Maybe I should just start lecturing. Students will hear talking and come in. That woudn't be crazy, right? RIGHT?! #Classwatch2017
— Adam Heath Avitable (@avitable) January 19, 2017
I SWEAR TO GOD IF SOMEONE IS PULLING A PRANK ON ME I WILL probably break down and cry. #Classwatch2017
— Adam Heath Avitable (@avitable) January 19, 2017
The lights just went off on me automatically. I start to get up to move around so they turn on again, but what's the point. #Classwatch2017
— Adam Heath Avitable (@avitable) January 19, 2017
I hear voices outside. I go to the window, hope in my heart. It's just some kids on their bikes, having fun. 1/2 #Classwatch2017
— Adam Heath Avitable (@avitable) January 19, 2017
"Why aren't you in school? Your teacher needs you!" I yell through the closed window and give them the finger. 2/2 #Classwatch2017
— Adam Heath Avitable (@avitable) January 19, 2017
He gets desperate:
I have started to name the chairs in the classroom. Funfetti is the good student. Charmander, the troublemaker. #Classwatch2017
— Adam Heath Avitable (@avitable) January 19, 2017
I fire off an email to my boss. "WHERE ARE ALL THE STUDENTS???!!?? 😪😪"

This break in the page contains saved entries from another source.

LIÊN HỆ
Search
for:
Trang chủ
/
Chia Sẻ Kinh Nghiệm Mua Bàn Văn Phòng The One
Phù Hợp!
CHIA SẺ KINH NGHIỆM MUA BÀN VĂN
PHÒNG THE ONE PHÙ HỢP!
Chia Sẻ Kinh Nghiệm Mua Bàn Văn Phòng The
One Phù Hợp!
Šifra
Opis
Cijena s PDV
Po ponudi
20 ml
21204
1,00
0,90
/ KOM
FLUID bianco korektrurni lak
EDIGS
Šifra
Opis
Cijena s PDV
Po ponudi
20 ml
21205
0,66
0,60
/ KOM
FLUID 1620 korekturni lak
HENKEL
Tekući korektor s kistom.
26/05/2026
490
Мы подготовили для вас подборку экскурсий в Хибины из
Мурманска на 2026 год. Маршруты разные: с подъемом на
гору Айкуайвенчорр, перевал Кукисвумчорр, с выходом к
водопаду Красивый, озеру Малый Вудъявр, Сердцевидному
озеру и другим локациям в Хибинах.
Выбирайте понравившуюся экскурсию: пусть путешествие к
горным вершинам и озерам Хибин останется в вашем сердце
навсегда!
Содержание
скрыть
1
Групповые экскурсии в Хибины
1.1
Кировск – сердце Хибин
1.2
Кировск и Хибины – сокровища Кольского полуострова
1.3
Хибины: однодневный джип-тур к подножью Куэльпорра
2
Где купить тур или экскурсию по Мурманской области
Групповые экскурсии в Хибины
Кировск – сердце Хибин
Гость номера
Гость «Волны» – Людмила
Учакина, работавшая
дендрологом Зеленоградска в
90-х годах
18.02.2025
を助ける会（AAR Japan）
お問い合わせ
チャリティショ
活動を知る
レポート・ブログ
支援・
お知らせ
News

— Adam Heath Avitable (@avitable) January 19, 2017
No reply.#Classwatch2017
There's hope...
Then it happens. I hear a door clang open. Footsteps get louder as someone approaches. Could it be? A student? 90 mins late? #Classwatch2017
— Adam Heath Avitable (@avitable) January 19, 2017
... and then it's gone.
It's not.#Classwatch2017
— Adam Heath Avitable (@avitable) January 19, 2017
That's it. I give up. I'm packing up and going home. Clearly this is a sign that I wasn't meant to teach anyone today. #Classwatch2017
— Adam Heath Avitable (@avitable) January 19, 2017
Two students just walked in. Remorseless, no apology, no explanation. I hope they don't think they're getting any candy. #Classwatch2017
— Adam Heath Avitable (@avitable) January 19, 2017
I can't do it. I give them candy anyway, but remind them that class started 95 minutes ago. They shrug. Urge to kill rises. #Classwatch2017
— Adam Heath Avitable (@avitable) January 19, 2017
Both students ask to use the computer today. I sigh and say okay. I don't even need to be here. End. #Classwatch2017 pic.twitter.com/FKEaTDaxuU
— Adam Heath Avitable (@avitable) January 19, 2017
What a rollercoaster ride of emotion.